Game Changer

The subject of artificial intelligence - AI - is dominating many aspects of the news lately, with headline writers making a beeline for over-dramatic statements referring to the technology used in the Terminator movies where Skynet took over the defence systems of the world and turned them against humanity, or The Matrix movies where AI took over everything and turned it against humanity, or the movie I-Robot, where the worker-robots rebelled and turned against humanity. You get the picture.

In reality, AI has a long way to go before it turns against humanity from what I've seen so far. It does, however, have the capacity to render some tech jobs obsolete in the immediate future, and its application has become a major part of my workflow.

I was asked to revisit a £2m house in the swanky Ramside Park development in Durham to get some sunny exteriors during the summer months. The house was shot in winter initially, and the external shots looked a bit grim. The owners were away for a few days, and they'd left the gates open for me to do my thing. I turned up on a Friday afternoon, and immediately noticed a Range Rover the size of a tank parked right outside the front door. Great start. I had two choices: abandon the job and return the following week, or just shoot it as is. Every single shot had the car dominating the view - including the aerial views taking in the Ramside Hall golf course behind the property. This is a good 2.5-hour return drive, so I took the shots.

[Landmark coordinate records]
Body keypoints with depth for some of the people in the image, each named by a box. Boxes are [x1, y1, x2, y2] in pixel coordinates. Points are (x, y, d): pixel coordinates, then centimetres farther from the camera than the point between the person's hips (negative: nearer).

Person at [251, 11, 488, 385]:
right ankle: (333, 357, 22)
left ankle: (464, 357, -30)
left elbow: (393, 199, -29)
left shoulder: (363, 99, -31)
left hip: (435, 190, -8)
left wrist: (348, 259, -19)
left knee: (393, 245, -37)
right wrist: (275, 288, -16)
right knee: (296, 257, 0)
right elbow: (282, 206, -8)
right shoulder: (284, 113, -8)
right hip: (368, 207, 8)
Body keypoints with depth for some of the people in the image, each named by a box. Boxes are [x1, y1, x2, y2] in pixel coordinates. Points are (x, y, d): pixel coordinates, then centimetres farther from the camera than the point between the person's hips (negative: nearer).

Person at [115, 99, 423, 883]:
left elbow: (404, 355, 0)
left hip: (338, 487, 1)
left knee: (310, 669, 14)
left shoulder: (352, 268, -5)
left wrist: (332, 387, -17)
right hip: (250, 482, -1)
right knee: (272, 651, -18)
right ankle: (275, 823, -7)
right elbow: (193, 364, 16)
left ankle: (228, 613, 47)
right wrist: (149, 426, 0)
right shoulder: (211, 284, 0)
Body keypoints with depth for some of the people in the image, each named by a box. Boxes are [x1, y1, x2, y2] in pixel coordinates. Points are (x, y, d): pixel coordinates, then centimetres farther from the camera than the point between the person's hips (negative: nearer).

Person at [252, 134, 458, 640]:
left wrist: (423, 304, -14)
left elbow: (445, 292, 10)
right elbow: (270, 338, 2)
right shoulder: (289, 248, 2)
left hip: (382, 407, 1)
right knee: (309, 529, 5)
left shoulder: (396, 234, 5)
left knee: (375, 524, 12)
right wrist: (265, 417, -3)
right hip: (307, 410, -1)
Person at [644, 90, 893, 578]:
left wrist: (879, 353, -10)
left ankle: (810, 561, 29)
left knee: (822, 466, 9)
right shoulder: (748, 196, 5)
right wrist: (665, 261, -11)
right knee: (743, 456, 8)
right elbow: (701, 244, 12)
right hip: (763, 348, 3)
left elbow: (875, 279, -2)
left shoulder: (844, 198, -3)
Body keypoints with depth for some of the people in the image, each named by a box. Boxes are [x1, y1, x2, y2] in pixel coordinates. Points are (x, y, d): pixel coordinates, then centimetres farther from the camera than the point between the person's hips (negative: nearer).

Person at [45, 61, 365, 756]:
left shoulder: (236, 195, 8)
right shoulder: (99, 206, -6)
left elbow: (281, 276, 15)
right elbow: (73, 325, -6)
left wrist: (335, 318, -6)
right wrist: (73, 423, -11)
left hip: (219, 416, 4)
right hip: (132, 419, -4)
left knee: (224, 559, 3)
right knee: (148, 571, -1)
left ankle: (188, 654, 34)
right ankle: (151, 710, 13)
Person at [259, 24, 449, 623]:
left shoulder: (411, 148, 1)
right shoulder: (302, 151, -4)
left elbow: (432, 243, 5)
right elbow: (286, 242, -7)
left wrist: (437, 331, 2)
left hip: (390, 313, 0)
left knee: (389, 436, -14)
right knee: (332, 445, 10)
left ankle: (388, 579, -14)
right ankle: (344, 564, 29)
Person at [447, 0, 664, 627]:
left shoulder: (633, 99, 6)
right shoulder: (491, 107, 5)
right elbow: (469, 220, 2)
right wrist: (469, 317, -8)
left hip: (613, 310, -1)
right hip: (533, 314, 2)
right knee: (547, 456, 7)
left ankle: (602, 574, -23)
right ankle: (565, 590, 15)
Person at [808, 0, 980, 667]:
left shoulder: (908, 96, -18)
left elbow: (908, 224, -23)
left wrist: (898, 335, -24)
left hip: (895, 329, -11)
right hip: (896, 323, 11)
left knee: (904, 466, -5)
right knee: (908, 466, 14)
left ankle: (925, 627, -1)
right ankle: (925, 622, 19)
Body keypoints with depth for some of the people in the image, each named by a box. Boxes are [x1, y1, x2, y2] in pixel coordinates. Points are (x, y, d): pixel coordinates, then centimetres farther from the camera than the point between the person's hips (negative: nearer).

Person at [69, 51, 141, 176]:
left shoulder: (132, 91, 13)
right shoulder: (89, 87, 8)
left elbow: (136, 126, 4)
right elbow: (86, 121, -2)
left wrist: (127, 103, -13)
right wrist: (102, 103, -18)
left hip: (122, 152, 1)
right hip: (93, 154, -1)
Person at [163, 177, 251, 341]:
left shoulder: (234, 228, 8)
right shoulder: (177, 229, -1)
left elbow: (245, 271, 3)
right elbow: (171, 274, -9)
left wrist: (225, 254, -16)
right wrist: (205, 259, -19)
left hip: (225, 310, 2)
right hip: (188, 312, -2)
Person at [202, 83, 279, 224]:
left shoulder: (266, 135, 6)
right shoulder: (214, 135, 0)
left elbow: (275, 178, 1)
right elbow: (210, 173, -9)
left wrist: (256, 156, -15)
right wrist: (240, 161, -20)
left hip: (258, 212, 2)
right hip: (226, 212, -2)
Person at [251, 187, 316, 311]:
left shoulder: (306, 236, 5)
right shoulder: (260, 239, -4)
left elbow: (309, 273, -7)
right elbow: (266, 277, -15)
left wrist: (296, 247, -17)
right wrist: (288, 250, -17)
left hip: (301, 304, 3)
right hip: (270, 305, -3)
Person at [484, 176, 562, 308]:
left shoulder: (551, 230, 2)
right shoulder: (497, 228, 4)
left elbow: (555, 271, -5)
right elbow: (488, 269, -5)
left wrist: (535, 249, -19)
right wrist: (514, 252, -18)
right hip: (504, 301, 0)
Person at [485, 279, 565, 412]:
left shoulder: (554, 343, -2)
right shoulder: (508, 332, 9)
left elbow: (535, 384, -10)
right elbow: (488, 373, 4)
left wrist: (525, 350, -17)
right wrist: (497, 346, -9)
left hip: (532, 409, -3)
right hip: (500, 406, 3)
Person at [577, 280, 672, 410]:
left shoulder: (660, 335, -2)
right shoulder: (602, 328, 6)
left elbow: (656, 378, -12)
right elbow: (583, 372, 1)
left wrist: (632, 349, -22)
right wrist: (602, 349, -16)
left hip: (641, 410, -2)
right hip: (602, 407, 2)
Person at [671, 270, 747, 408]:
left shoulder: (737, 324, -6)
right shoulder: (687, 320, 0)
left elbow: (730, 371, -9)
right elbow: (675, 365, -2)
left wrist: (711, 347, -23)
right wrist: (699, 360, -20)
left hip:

[THE PROBLEM]
List every movie or movie series named in the Game Changer piece.

[YOUR SOLUTION]
Terminator
The Matrix
I-Robot